▽
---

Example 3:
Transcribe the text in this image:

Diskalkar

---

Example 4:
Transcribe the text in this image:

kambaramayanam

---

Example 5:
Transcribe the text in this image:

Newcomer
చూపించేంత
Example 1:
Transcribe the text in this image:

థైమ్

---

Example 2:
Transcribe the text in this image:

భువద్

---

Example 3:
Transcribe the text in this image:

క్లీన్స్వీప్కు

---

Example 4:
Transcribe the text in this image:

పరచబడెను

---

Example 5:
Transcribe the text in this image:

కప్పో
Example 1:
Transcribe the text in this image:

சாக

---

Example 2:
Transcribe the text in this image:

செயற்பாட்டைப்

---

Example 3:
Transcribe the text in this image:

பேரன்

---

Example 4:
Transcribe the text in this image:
△
Copy every one of the lines above character for character, keeping them in the same order.

- TASK OUTPUT:
---

Example 3:
Transcribe the text in this image:

Diskalkar

---

Example 4:
Transcribe the text in this image:

kambaramayanam

---

Example 5:
Transcribe the text in this image:

Newcomer
చూపించేంత
Example 1:
Transcribe the text in this image:

థైమ్

---

Example 2:
Transcribe the text in this image:

భువద్

---

Example 3:
Transcribe the text in this image:

క్లీన్స్వీప్కు

---

Example 4:
Transcribe the text in this image:

పరచబడెను

---

Example 5:
Transcribe the text in this image:

కప్పో
Example 1:
Transcribe the text in this image:

சாக

---

Example 2:
Transcribe the text in this image:

செயற்பாட்டைப்

---

Example 3:
Transcribe the text in this image:

பேரன்

---

Example 4:
Transcribe the text in this image:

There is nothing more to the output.